Every summer since 2000, General Electric Co. has worked with the world’s largest communist party to pick about 25 Chinese executives for the company’s leadership program in Crotonville on New York’s Hudson River.
The training creates potential Chinese allies for GE to help ensure its continued expansion in the world’s fastest- growing major economy, company officials say. It is part of an emphasis on government relations that has paid off with contracts to supply jet engines and build wind turbines.
Lobbying China is becoming a growth industry as the country promotes state-owned businesses and limits market-opening moves that followed its 2001 entry into the World Trade Organization. Programs like GE’s, along with efforts from firms headed by Washington veterans such as former U.S. National Security Adviser Sandy Berger, help companies convince officials that what’s good for business is good for China.
“We make sure our initiatives are aligned,” GE China Chief Executive Officer Mark Norbom told business leaders in Beijing on April 16. “What may have been alignment five years ago is not going to be alignment today; it’s not going to be enough.”
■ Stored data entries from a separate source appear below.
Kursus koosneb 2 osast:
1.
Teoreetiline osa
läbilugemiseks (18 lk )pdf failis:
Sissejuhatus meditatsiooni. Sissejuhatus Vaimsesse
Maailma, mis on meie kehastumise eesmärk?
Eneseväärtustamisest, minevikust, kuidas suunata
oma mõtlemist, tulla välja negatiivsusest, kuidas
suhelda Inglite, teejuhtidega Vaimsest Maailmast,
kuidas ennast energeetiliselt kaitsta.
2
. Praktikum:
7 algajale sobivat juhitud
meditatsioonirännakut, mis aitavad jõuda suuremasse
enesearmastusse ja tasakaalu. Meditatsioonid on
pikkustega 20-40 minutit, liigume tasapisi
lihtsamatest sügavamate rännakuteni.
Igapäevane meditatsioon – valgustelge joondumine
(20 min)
The obstacles to doing business coincide with increasing opportunities. China’s economy is poised to pass Japan’s this year as the world’s second biggest. General Motors Co. sold more cars in China in the first quarter of this year than in the U.S.
Companies that don’t toe the party line can find themselves at odds with the government. Mountain View, California-based Google Inc., operator of the world’s most popular search engine, rerouted its Chinese site to Hong Kong in March, saying it could no longer abide by China’s censorship rules.
The potential to influence such rules puts a premium on nurturing ties with Chinese officials. GE’s program has trained some 200 Chinese executives in conjunction with the Communist Party’s Central Organization Department, which names the heads of China’s biggest state-run companies. Alumni include Ning Gaoning, chairman of Beijing-based Cofco Ltd., China’s largest grain trader.
Helped by advice from program participants, Fairfield, Connecticut-based GE designs its Chinese businesses around the country’s goals. Building more efficient wind turbines is in line with the government’s push to slow carbon-emissions growth.
GE is providing the jet engines through a joint venture with Paris-based Safran SA for China’s new commercial passenger aircraft, which will compete with jets from Chicago-based Boeing Co. and Toulouse, France-based Airbus SAS. GE’s sales in China rose 16 percent last year to $6 billion compared with a global decline of 14 percent.
GE has a more traditional lobbying effort, with about 30 people in its Chinese government-relations department, almost as many as the 36 people who lobbied the U.S. federal government for GE or its subsidiaries in the first three months of this year, according to Senate records.
Washington-based consulting companies are expanding in China, hiring former Chinese officials to help clients navigate the country’s bureaucracy. The Albright Stonebridge Group, headed by former U.S. Secretary of State Madeleine Albright and Berger, plans to add at least two people to its staff of eight in Beijing this year, Berger said in an interview.
Led by former Chinese trade negotiator Jin Ligang, the China practice is the group’s largest outside the U.S. capital, Berger said. Last year it helped Tempe, Arizona-based First Solar Inc. negotiate with national and local governments to start work on the world’s biggest photovoltaic solar-power plant, in Inner Mongolia.
“It is very important for foreign companies to make their case, make their argument to the Chinese officials in ways in which there is a win-win, where the Chinese can achieve their objective and the company can achieve their objective,” Berger said.
Washington-based law firms have also been adding staff in China’s capital, hiring Mandarin-speaking officials. Timothy Stratford, until February the assistant U.S. trade representative for China, is now a partner for Covington & Burling LLP in Beijing, which opened its office there in 2008.
Stratford was involved in a recent effort to change a Chinese policy that encouraged domestic innovation and could have shut foreign companies -- including Redmond, Washington- based Microsoft Corp. and Intel Corp. in Santa Clara, California -- out of a sizeable portion of China’s $88 billion annual government-procurement market, he said.
While still a U.S. official, Stratford met with representatives of the Science and Technology, Finance and Commerce ministries to explain the concerns of the U.S. government and foreign-trade groups. Thirty-four of the groups, including the Washington-based U.S. Chamber of Commerce and Beijing-based American Chamber of Commerce in China, wrote to the Chinese government in December complaining about the rules.
On April 10 China said it would revise the draft rules, taking out some potentially discriminatory provisions on trademarks. The move came after “industry representatives raised opinions,” Ma told reporters.
“They changed a number, though not all, of the provisions that were concerns to us,” Stratford said. “In many cases they are willing to be persuaded, if we can provide compelling reasons why specific policies should be modified.”